Pride of Elkford
Elkford’s new administrative centre is a beautiful workplace and part of a developing community hub
As this magazine goes to press, the District staff in Elkford will be moving into a brand new “mountain modern” workplace. The just-finished District office was designed by architect Lukas Armstrong of Cover Architectural Collaborative Inc. in Nelson, B.C., and constructed by Scott Builders Inc. of Red Deer, Alberta.
“This is the kind of work that Cover Architecture really loves to do,” said Armstrong. “It’s a project that lends to the vibrancy and growth of the community. We like to keep the money local, create employment opportunities for local contractors and labour, and create buildings and projects that are sensitive to the local context.
“The village is interested in creating good public space and expressing that Elkford is more than just a resource town. It’s a place where people can make their homes and their lives.”
Ron Brouwers of Scott Builders was the site supervisor for the project. “I thought it was an excellent project—one of the better ones I’ve done just because of the people I got to deal with,” he said. “The town, the contractors and the labour—everybody was really helpful. It was a nice change to work with people in a small community, and I’d absolutely welcome working on more projects like this.”
“Elkford has been a leader in climate change awareness,” said Scott Beeching, director of planning and development services for the District of Elkford, “so it was particularly important to make the district office a green building.”

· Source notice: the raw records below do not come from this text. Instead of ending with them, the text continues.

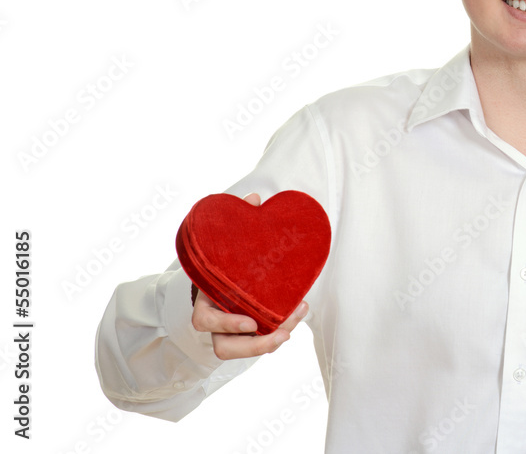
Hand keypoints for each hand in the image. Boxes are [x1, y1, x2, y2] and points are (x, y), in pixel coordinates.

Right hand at [190, 192, 309, 360]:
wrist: (217, 273)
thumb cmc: (221, 259)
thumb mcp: (225, 242)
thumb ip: (235, 224)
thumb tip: (254, 198)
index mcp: (204, 298)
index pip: (204, 320)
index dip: (226, 324)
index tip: (251, 322)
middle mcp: (213, 319)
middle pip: (224, 347)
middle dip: (254, 346)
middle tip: (282, 333)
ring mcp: (227, 331)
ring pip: (240, 351)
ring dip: (268, 344)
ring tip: (292, 329)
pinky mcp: (244, 334)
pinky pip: (257, 342)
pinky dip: (278, 330)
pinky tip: (297, 314)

The district office is a Step Code 3 building, which is the highest possible step for a commercial building in the B.C. Energy Step Code. It will use 20 per cent less energy than a conventionally built structure of this type and size, and solar panels will provide 30 to 40 per cent of its required energy. Use of solar panels was enabled with funding from the Solar Now program through Clean Energy Canada and the North Growth Foundation, and from Columbia Basin Trust.
“This will be very good for our community pride,” said Beeching. “When council made its design choice, it considered the work environment for the District employees and the reaction of residents when they come into the building. The building shares a parking lot with the new Elkford Community Conference Centre, so there is a campus type of feeling.”
The building features timber beams and lots of natural light, and has doors, washrooms and lowered counters that are easily accessible to people of diverse ability levels.
“The mayor insisted that we have a water fountain and washrooms available to the public,” said Beeching, “and we have a quiet space at the front where people can get out of the weather and where we can meet with people away from the traffic flow.”
Thanks to a grant from the Union of B.C. Municipalities, the new office has a natural gas generator so that the building can be used as an emergency operations centre should the need arise.